Can you print the text of all five items below word for word, with the pictures left out?

◇ ◇ ◇ ◇ ◇ ◇ ◇

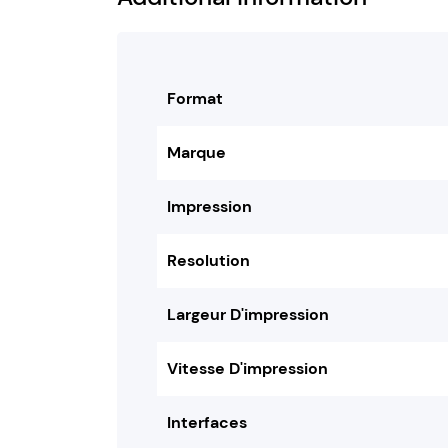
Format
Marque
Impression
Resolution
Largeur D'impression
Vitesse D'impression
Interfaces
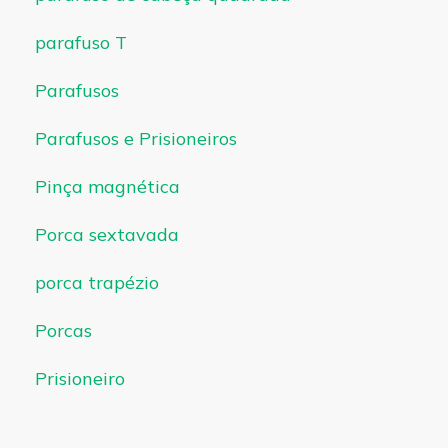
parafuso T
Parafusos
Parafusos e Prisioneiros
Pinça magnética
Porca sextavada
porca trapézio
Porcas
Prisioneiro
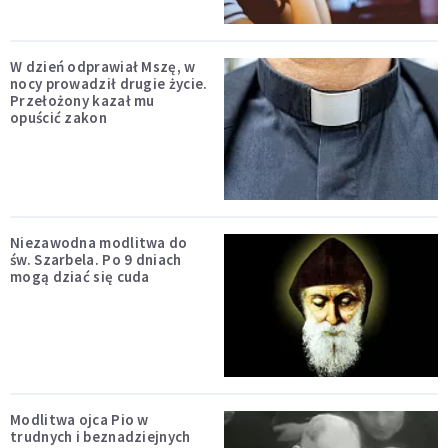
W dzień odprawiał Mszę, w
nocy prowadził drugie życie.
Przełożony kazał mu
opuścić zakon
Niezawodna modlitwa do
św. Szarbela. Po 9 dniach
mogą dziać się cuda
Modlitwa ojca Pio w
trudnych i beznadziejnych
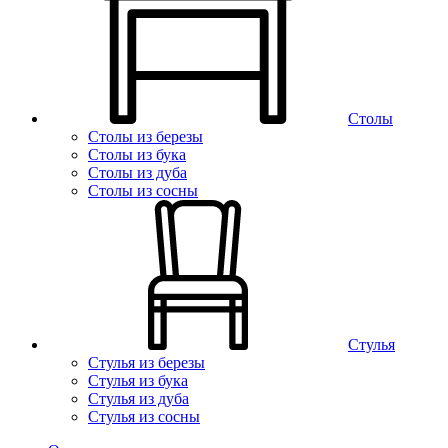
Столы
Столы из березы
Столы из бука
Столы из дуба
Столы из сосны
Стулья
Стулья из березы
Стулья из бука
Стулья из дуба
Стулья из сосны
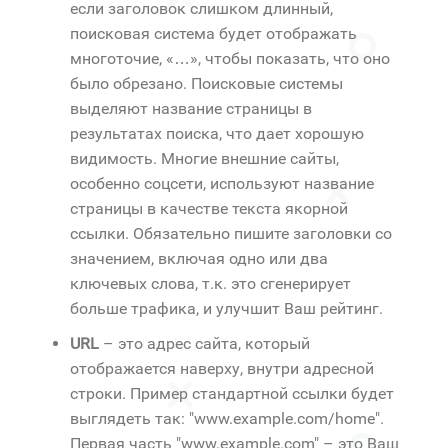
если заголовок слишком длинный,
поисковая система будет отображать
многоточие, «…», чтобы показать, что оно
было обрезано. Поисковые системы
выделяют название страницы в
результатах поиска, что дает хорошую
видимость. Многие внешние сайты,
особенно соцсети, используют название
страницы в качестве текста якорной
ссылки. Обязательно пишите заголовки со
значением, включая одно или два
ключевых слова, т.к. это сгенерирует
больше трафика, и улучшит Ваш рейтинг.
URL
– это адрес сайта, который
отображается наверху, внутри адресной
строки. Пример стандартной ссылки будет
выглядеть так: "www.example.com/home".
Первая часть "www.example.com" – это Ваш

◇ ◇ ◇ ◇ ◇ ◇ ◇

• [EXERCISE RESPONSE]:
Format
Marque
Impression
Resolution
Largeur D'impression
Vitesse D'impression
Interfaces
parafuso T
Parafusos
Parafusos e Prisioneiros
Pinça magnética
Porca sextavada
porca trapézio
Porcas
Prisioneiro
W dzień odprawiał Mszę, w
nocy prowadził drugie życie.
Przełożony kazał mu
opuścić zakon
Niezawodna modlitwa do
św. Szarbela. Po 9 dniach
mogą dziać się cuda
Modlitwa ojca Pio w
trudnych i beznadziejnych
Столы
Столы из березы
Столы из бука
Столы из дуба
Столы из сосны
Стулья
Стулья из березы
Стулья из бука
Стулья из дуба
Стулья из сосны
если заголовок слишком длинный,
поисковая система будет отображать
многоточие, «…», чтобы показать, что оно
было обрезано. Поисковые системы
выделяют название страницы в
результатах поиска, что дает хорошую
видимость. Многие внешние сайты,
особенно соцсети, используют название
страницы в качестве текста якорной
ссылки. Обязательно пишите заголовки со
значением, включая одно или два
ключевых слова, т.к. это сгенерирует
больше трафика, и улучшит Ваш рейтинг.
URL
– это адрес сайта, который
отображается наверху, внутри адресной
строки. Пример стандартной ссылки будет
выглядеть так: "www.example.com/home".
Первая часть "www.example.com" – это Ваш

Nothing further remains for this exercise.